The announcement had all 13 Ford Cup drivers in attendance. Stewart-Haas Racing co-owner Tony Stewart drove a version of the Mustang onto a stage at the announcement.

The Mustang makes the move to the Cup Series after being raced full-time in the Xfinity Series since 2011. It joins Chevrolet’s Camaro, which debuted this season, and the Toyota Camry.

The Mustang – which debuted in 1964 – is the longest running model for Ford. The 10 millionth Mustang rolled off the production line on Wednesday.

“Mustang has raced since it was first sold in 1964,” said Hau Thai-Tang, Ford’s executive vice president of product development and purchasing, in a press release. “After more than a half-century, it feels great to finally let Mustang run in the top echelon of America’s most popular stock car racing series.”

The Mustang first competed in 1964, when it won the Tour de France Automobile, a 4,000 mile, 10-day rally. It has also raced in SCCA Trans-Am, IMSA, NHRA and Formula Drift.

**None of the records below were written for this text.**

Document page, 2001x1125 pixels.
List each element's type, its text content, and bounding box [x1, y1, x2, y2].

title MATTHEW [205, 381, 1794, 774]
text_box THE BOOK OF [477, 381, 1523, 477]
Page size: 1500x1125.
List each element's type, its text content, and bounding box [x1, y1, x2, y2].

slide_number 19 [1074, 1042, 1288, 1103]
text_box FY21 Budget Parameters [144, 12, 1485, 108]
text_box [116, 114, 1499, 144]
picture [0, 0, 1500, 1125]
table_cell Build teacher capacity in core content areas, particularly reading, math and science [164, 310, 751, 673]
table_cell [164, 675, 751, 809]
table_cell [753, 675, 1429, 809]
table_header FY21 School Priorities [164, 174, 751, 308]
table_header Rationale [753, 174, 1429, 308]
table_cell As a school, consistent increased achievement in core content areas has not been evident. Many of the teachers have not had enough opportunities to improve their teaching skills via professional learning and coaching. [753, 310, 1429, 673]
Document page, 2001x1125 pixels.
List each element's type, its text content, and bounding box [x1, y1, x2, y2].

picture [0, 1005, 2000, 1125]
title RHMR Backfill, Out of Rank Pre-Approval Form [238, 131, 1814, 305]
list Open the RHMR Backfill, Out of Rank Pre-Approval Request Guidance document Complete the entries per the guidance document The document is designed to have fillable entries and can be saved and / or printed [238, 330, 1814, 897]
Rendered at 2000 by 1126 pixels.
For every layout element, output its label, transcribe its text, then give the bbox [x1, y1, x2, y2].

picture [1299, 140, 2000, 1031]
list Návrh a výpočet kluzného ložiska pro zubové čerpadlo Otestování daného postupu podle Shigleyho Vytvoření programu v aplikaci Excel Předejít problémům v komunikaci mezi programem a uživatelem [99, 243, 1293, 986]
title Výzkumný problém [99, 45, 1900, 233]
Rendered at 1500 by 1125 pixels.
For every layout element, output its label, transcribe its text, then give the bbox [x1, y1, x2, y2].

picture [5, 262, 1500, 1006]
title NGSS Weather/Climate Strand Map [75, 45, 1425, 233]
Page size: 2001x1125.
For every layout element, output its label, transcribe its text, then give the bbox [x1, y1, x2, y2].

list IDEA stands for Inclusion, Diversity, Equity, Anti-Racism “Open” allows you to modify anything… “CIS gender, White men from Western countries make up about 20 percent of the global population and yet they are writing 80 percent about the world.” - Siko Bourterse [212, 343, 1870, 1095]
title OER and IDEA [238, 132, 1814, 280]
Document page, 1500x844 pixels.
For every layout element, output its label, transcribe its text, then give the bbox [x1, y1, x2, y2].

“We look forward to seeing the Ford Mustang, a cultural icon, on the track in the most competitive series in all of motorsports,” said Steve O’Donnell, NASCAR’s executive vice president and chief racing development officer, in a press release. “Our sport eagerly anticipates the performance, style and fanfare the Mustang will bring to the track each weekend beginning at the 2019 Daytona 500.”